[Dataset entries]

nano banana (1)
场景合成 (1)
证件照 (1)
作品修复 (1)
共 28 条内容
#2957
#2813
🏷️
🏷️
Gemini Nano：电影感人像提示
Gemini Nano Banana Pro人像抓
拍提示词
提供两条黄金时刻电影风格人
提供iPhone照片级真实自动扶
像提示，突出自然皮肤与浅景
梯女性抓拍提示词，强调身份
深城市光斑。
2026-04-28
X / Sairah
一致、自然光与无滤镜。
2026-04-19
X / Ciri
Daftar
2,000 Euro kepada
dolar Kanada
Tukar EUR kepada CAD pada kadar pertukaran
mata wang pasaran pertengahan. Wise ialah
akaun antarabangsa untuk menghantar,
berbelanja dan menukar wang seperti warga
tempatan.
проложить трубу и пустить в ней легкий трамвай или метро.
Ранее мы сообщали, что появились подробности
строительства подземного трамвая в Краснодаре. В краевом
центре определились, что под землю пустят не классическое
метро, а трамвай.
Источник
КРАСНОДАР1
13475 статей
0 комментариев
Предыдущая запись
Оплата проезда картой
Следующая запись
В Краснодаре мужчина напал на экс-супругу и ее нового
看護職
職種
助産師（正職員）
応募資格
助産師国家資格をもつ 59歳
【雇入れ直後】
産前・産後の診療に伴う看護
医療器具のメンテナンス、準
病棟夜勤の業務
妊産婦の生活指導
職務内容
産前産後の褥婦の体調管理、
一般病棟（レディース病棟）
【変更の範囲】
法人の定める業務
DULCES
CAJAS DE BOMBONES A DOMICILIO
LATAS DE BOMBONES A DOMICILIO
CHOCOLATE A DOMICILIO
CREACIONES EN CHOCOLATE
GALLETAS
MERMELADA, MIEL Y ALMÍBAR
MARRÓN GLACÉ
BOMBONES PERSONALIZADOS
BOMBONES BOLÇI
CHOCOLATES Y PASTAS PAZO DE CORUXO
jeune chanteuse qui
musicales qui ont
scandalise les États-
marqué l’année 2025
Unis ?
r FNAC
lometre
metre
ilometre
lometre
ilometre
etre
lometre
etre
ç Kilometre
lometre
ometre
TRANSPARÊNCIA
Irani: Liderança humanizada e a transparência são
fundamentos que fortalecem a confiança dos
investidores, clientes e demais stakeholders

▶ [ABOUT THIS TASK]:
Restate every entry above exactly as it stands.

▶ [EXERCISE RESULT]:
nano banana (1)
场景合成 (1)
证件照 (1)
作品修复 (1)
共 28 条内容
#2957
#2813
🏷️
🏷️
Gemini Nano：电影感人像提示
Gemini Nano Banana Pro人像抓
拍提示词
提供两条黄金时刻电影风格人
提供iPhone照片级真实自动扶
像提示，突出自然皮肤与浅景
梯女性抓拍提示词，强调身份
深城市光斑。
2026-04-28
X / Sairah
一致、自然光与无滤镜。
2026-04-19
X / Ciri
Daftar
2,000 Euro kepada
dolar Kanada
Tukar EUR kepada CAD pada kadar pertukaran
mata wang pasaran pertengahan. Wise ialah
akaun antarabangsa untuk menghantar,
berbelanja dan menukar wang seperti warga
tempatan.
проложить трубу и пустить в ней легкий трамвай или метро.
Ранее мы сообщали, что появились подробности
строительства подземного трамвая в Краснодаре. В краевом
центре определились, что под землю пустят не классическое
метро, а трамвай.
Источник
КРАСНОДАР1
13475 статей
0 комментариев
Предыдущая запись
Оплата проезда картой
Следующая запись
В Краснодаре мужчина напал на экс-супругу и ее нового
看護職
職種
助産師（正職員）
応募資格
助産師国家資格をもつ 59歳
【雇入れ直後】
産前・産後の診療に伴う看護
医療器具のメンテナンス、準
病棟夜勤の業務
妊産婦の生活指導
職務内容
産前産後の褥婦の体調管理、
一般病棟（レディース病棟）
【変更の範囲】
法人の定める業務
DULCES
CAJAS DE BOMBONES A DOMICILIO
LATAS DE BOMBONES A DOMICILIO
CHOCOLATE A DOMICILIO
CREACIONES EN CHOCOLATE
GALLETAS
MERMELADA, MIEL Y ALMÍBAR
MARRÓN GLACÉ
BOMBONES PERSONALIZADOS
BOMBONES BOLÇI
CHOCOLATES Y PASTAS PAZO DE CORUXO
jeune chanteuse qui
musicales qui ont
scandalise les États-
marqué l’année 2025
Unis ?
r FNAC
lometre
metre
ilometre
lometre
ilometre
etre
lometre
etre
ç Kilometre
lometre
ometre
TRANSPARÊNCIA
Irani: Liderança humanizada e a transparência são
fundamentos que fortalecem a confiança dos
investidores, clientes e demais stakeholders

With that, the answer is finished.